The appellants brought suit against the appellee alleging that the latter had violated the Industrial Loan Act (Code Ann. Ch. 25-3) in connection with a loan to them. The relief sought is not entirely clear, but it is apparently to have the original loan note declared null and void.

The only illegality alleged on appeal in connection *741with the transaction, is a violation of Rule 120-1-7-.02 of the Rules of the Comptroller General, which govern the operations of Industrial Loan Act lenders. Subsection (6) of that Rule requires that the "original papers” executed in connection with each loan, such as insurance certificates, security agreements, financing statements, and the note itself, be maintained in a single file. The appellants maintain that this was not done in their case and that the note is rendered void as a result. Held:

Submitted October 3, 1978 Decided January 23, 1979. Ron S. Iddins, for appellants. Hirsch, Beil & Partin, Jacob Beil, for appellee.

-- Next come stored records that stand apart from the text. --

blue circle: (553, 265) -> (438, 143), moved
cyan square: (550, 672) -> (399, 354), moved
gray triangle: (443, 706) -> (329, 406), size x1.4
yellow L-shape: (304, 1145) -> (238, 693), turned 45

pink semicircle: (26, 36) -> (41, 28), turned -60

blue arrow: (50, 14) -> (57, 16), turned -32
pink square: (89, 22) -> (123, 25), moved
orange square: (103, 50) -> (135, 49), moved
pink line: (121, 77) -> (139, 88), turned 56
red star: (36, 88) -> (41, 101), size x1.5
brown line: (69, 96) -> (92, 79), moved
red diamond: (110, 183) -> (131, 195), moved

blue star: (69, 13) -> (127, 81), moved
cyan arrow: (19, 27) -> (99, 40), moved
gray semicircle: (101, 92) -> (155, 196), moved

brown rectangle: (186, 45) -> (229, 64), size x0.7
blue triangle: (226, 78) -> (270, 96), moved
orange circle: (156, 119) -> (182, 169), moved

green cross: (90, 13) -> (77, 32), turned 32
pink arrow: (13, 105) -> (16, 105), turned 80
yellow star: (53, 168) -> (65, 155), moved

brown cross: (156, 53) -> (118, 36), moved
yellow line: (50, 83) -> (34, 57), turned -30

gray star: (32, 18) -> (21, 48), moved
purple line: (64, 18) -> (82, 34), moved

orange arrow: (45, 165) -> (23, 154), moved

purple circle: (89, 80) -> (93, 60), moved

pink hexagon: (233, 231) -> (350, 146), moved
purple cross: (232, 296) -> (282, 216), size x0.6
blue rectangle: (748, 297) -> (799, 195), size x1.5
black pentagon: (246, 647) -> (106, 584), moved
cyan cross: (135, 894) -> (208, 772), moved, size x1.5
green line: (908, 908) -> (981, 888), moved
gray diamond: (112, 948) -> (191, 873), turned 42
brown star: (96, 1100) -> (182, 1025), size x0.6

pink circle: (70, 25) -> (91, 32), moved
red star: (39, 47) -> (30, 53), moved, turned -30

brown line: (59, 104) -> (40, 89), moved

Code Ann. § 25-9903 (Ga. L. 1955, pp. 431, 444) provides that "Any loan contract made in violation of [Chapter 25-3] shall be null and void.” Assuming arguendo that the appellee violated Rule 120-1-7-.02, supra, and that this violation was equivalent to a violation of the Act, it does not follow that the loan was "made” in violation of the Act. It simply means that the account was subsequently maintained in an illegal manner. Since no violation of the Act is alleged in connection with the execution of the loan contract itself, it follows that the contract is not void on its face. Accord, Liberty Loan Corp. v. Childs, 140 Ga. App. 473 (231 SE2d 352) (1976). Accordingly, the trial court did not err in granting summary judgment to the appellee.

An attorney for Georgia Legal Services Program, Inc., has filed an "amicus curiae” brief alleging that the loan was rendered void by the appellee’s failure to make certain written disclosures required by Code Ann. § 25-319. However, this issue was not raised by the appellants in their enumerations of error. Thus, even assuming that the issues involved in this case are of such importance as to warrant further elucidation by an amicus curiae, we cannot consider this attempted expansion of the original appeal. See Reese v. State, 139 Ga. App. 630 (3) (229 SE2d 111) (1976).

Judgment affirmed.

Deen, P. J., and Smith, J., concur. Charles M. Baird, amicus curiae.